En cuanto a la solidaridad, la necesidad de comprensión y de entender al otro es determinante. “La política fracasa porque cuando intentamos cuidar del prójimo, caemos enseguida en la trampa de la solidaridad: la solidaridad solo nos importa cuando la necesitamos”. La cuestión es que, además, la solidaridad va por barrios: para mi grupo social, para mi grupo étnico, o para mi grupo religioso. En este bloque se apunta como posible ayuda la Renta Básica Universal, que tiene sus defensores, pero también muchos detractores. Pero se aboga por un concepto más amplio que supere a quién y cómo se debe ayudar. Es el llamado “nacionalismo cívico”, y que pasa, también, por una mayor transparencia: qué pagamos y cómo lo pagamos y para ayudar a quién: “Si en lugar de disimular la financiación pública mediante deducciones ayudáramos a la gente a entender qué es lo que paga con sus impuestos, el apoyo a lo público se afianzaría en lugar de debilitarse. Quienes defienden un mayor apoyo público a la solidaridad tienen que ser abiertos y transparentes en lo referente a lo que paga la ciudadanía, en lugar de ocultarlo a golpe de legislación fiscal”.
Sobre la seguridad, muy cuestionada durante la pandemia del Covid, con todos los ciudadanos encerrados por el virus, aunque con legislaciones distintas, el gran dilema es establecer los límites de una vigilancia que ha sido cada vez más exhaustiva. Y la rendición de cuentas es exigible. La política debe entrar en ese campo, sin titubeos. “Si queremos que las actuaciones policiales sigan rigiéndose por el consentimiento y que la sociedad civil tenga control sobre el ejército, necesitaremos mecanismos claros de rendición de cuentas y que desde la política se impida que haya encubrimientos entre los miembros de los cuerpos y fuerzas de seguridad”.
En cuanto a la prosperidad, la clave es que la política sirva para pensar a medio y largo plazo, para planificar, algo denostado porque se asoció a los regímenes comunistas sin libertades políticas, pero que Occidente ha abandonado sin tomar conciencia de su importancia. Las instituciones han dejado de pensar en el largo plazo. Y un crecimiento económico de hoy es un empobrecimiento mañana.
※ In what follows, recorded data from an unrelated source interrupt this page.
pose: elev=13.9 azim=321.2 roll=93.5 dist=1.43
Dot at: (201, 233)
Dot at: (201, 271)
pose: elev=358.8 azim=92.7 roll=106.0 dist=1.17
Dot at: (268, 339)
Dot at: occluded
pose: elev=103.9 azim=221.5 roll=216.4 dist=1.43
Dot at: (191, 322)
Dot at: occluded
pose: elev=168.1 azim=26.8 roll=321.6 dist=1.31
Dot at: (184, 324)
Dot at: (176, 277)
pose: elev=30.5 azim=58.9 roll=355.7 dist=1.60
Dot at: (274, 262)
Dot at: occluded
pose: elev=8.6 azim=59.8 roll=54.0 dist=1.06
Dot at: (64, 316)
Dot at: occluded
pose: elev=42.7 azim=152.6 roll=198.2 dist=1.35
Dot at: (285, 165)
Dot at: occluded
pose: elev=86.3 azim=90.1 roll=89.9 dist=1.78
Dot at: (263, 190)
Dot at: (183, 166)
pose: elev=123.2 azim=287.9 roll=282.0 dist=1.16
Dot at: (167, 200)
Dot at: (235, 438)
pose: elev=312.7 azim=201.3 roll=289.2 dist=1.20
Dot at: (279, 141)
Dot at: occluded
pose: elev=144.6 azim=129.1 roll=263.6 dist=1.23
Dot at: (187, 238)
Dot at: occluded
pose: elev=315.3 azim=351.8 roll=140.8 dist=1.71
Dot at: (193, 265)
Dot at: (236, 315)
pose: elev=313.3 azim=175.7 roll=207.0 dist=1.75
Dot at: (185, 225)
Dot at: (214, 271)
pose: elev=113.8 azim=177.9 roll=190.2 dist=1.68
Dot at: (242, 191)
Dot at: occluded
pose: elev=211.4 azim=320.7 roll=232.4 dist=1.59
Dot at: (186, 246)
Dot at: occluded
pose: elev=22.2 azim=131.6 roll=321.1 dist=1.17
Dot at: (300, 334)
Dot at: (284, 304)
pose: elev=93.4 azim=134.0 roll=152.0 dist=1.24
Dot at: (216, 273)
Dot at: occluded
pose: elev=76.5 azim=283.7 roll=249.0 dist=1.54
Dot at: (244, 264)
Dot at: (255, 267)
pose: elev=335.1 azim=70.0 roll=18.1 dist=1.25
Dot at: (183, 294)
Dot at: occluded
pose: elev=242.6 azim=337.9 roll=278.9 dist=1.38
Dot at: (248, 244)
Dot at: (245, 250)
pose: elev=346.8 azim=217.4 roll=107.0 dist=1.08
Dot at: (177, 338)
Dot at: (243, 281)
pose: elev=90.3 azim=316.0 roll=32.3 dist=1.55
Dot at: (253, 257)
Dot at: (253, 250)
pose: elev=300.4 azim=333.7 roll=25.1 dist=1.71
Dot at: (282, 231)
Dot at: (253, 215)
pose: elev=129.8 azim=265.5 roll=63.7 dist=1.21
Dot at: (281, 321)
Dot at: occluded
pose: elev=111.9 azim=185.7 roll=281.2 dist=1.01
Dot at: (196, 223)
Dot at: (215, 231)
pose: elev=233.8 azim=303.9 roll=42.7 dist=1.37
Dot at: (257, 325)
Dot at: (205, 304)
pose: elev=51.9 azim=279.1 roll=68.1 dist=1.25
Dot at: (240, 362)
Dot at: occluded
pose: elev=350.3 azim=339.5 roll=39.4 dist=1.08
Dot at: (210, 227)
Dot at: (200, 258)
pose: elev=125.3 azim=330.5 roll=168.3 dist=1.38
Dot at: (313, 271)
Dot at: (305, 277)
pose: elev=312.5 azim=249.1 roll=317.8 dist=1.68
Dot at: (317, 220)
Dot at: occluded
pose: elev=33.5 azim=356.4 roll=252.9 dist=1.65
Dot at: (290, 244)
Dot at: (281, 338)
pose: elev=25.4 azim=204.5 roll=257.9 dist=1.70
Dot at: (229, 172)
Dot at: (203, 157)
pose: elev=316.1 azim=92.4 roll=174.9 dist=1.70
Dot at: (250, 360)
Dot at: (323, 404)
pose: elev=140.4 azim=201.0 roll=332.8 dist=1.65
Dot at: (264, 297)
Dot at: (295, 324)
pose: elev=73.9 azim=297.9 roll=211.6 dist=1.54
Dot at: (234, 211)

La fuerza del “mercado” no es suficiente, y el Estado se ha desentendido. ¿Qué hacer? “Para escapar de la trampa de la prosperidad debemos adquirir compromisos a largo plazo, contenernos y tratar de no sucumbir a las tentaciones cortoplacistas”. En ocasiones eso se ha hecho, “como cuando regulamos la banca con el fin de evitar que la especulación desestabilice el sistema financiero”.
La llamada de atención de Ansell es que la política sirve, es útil. Las alternativas, en realidad, no existen. La política fracasa cuando se interioriza que podemos solventar problemas sin ella. Pero sin decisiones colectivas, sin acuerdos sobre lo público, no habrá salvación, viene a decir el autor. La política es ardua, compleja, dura, pero, ¿la alternativa es dejarnos ir en función de los intereses individuales? La acción colectiva resuelve problemas y conflictos. Hagan política y no tachen a nadie de inmoral, porque los intereses individuales los defendemos todos. Existen. No podemos cerrar los ojos. ¿Todo eso se podría aplicar ahora a España? Jueguen. La política está entre nosotros.